There is nervous schoolboy laughter in the room.
"V-Dub," catcher Gregg Zaun calls to Wells, "I think someone touched that apple."
When the meeting ends, the infielders and pitchers leave for Field 2 to work on bunt defense. I join the outfielders in the four covered batting cages for soft toss, a hitting drill in which a coach tosses baseballs to the hitter from behind a protective screen about 20 feet from home plate.
I work with Mike Barnett, 46, who has the rare distinction of being a big league hitting coach without ever having played a day of professional baseball. Barnett's career as a catcher ended in 1978 when he blew out his shoulder at Ohio University. So one day soon after, just to stay in baseball, he walked into the offices of the Pirates' Triple A team in Columbus, Ohio, his hometown, and asked for a job as a bullpen catcher. He got it. He worked his way through various college and minor league coaching stops until the Blue Jays hired him to be their hitting coach in 2002. "I know every day how fortunate I am to be doing what I'm doing," he says.
The art of hitting is the ability to cast aside the preponderance of failure endemic to the task. Only hitters and weather forecasters can be wrong so often and still keep their jobs. To that end a hitting coach is really a confidence coach. He must be vigilantly optimistic. But even in this fraternity of positive thinkers, Barnett stands out. The joke among the front office staff is that Barnett is so sunny that any day they expect him to say, "You know, I think Verducci has a chance to help us...."

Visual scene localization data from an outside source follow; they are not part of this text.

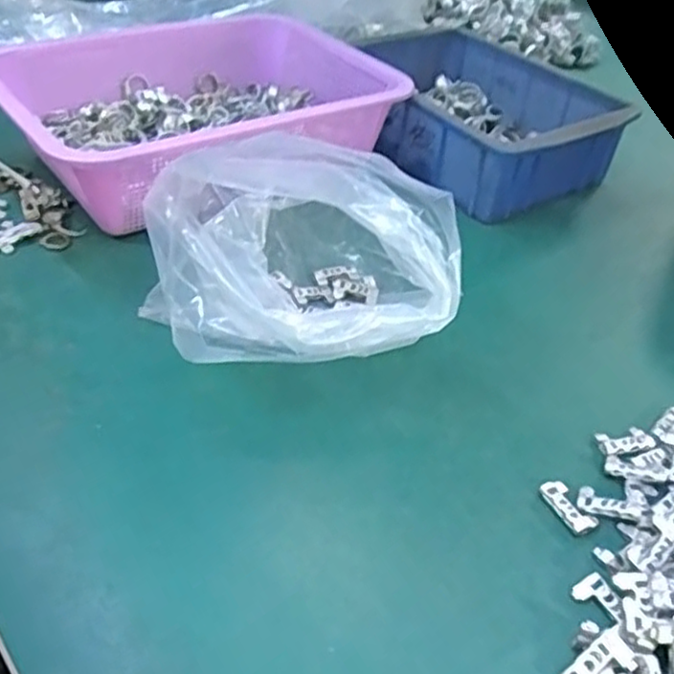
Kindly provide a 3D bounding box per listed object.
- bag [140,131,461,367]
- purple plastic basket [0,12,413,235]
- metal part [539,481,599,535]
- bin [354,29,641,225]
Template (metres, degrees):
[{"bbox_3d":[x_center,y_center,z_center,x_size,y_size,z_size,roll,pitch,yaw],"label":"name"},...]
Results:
[{"bbox_3d":[-0.022,-0.047,0.416,0.164,0.107,0.148,0,41,-6],"label":"bag"},{"bbox_3d":[-0.113,-0.189,0.590,0.293,0.080,0.224,-23,48,-29],"label":"purple plastic basket"},{"bbox_3d":[0.117,0.086,0.354,0.014,0.005,0.030,-16,45,-24],"label":"metal part"},{"bbox_3d":[0.122,-0.206,0.647,0.172,0.072,0.247,-22,47,-28],"label":"bin"}]

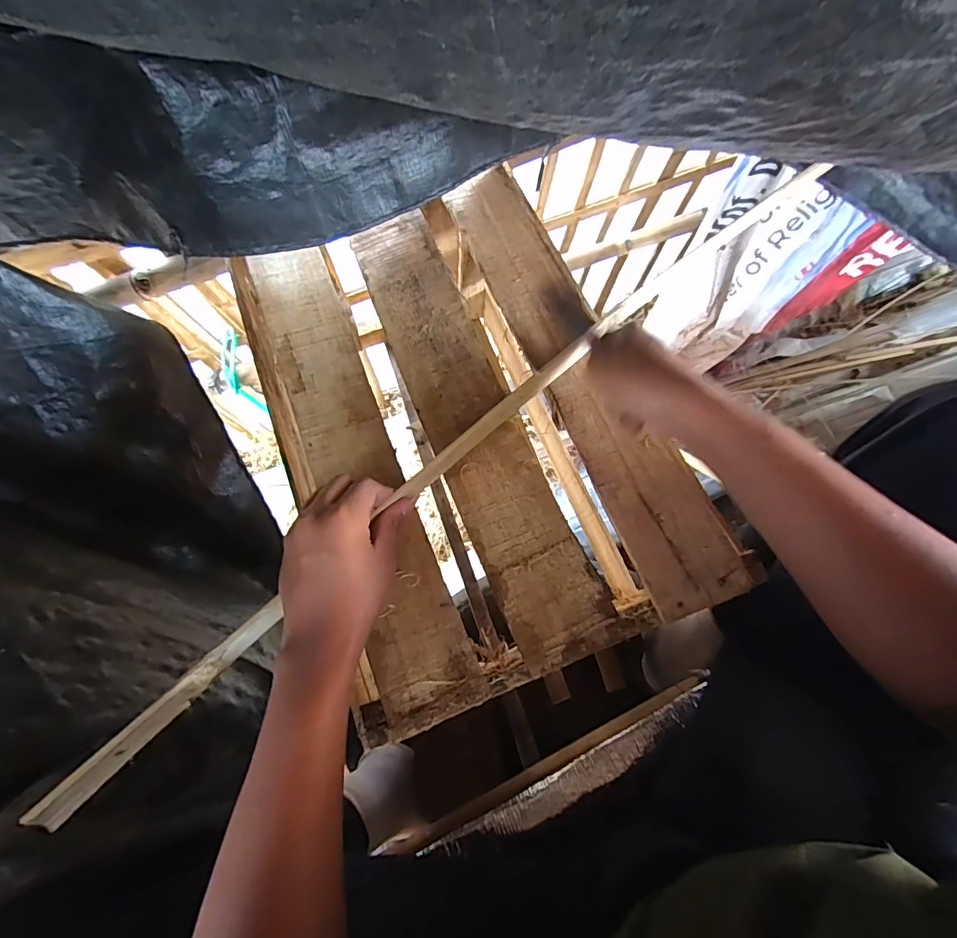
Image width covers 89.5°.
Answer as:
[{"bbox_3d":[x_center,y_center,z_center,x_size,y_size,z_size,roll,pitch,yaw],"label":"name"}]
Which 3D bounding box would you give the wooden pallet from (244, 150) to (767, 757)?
[{"bbox_3d":[-0.018,-0.060,0.456,0.334,0.053,0.482,-22,74,-7],"label":"wooden pallet"}]

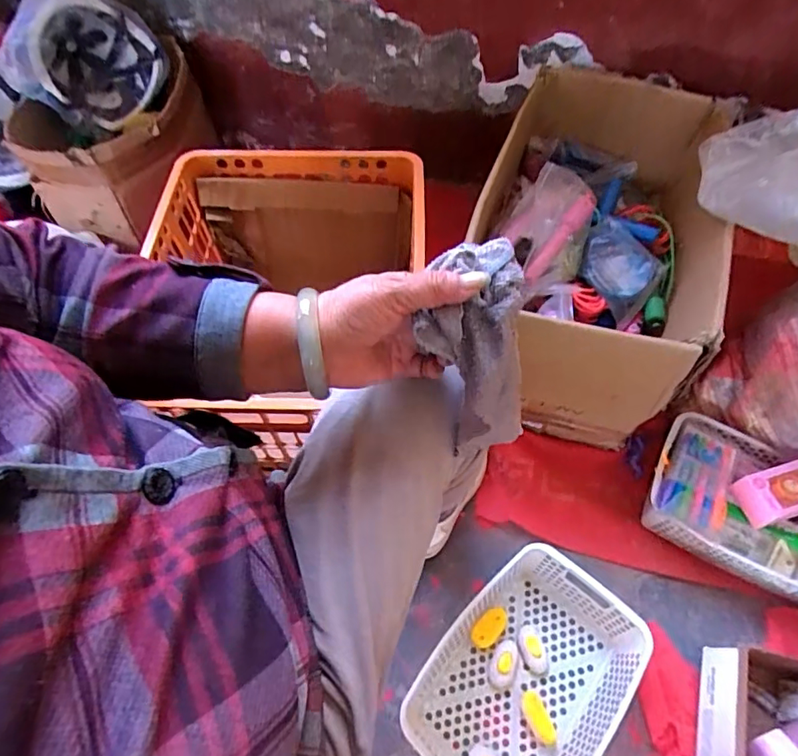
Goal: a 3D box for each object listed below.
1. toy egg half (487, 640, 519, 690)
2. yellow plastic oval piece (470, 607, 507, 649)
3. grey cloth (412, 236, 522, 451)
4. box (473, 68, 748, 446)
[{"bbox_3d":[0.141,0.385,0.708,0.035,0.011,0.059,20,62,12],"label":"toy egg half"},{"bbox_3d":[0.128,0.353,0.743,0.035,0.025,0.059,38,67,21],"label":"yellow plastic oval piece"},{"bbox_3d":[0.049,-0.017,0.357,0.067,0.139,0.027,-6,17,-3],"label":"grey cloth"},{"bbox_3d":[0.313,-0.213,0.893,0.338,0.282,0.611,11,60,7],"label":"box"}]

Barnett is not, however, a miracle worker. I am 44 years old. Excluding handfuls of pickup games involving other sportswriters, I have not faced live pitching in more than 23 years, since a Rudy-like career at Penn State spent almost entirely as an outfielder on the practice squad. I have not hit with a wooden bat since I was 10, and that one was held together with nails and electrical tape. Not wanting to pretend to be something I wasn't, I didn't visit a batting cage or even swing a bat to prepare for this adventure.
Barnett makes some quick changes that click immediately: He lowers my hands, changes my swing path to a more downward angle and shows me how to shift my weight through the swing for a more balanced follow-through. I fall in love with the solid feel and thwack of hard maple upon a new baseball. Equipment manager Jeff Ross has issued me two bats, one maple and one traditional ash. The maple is noticeably harder.
"A lot of guys who use maple won't use it early in spring training," outfielder Reed Johnson tells me. "It doesn't break as easily, and early on you tend to get jammed more. Guys would rather just break their bat and not feel the pain."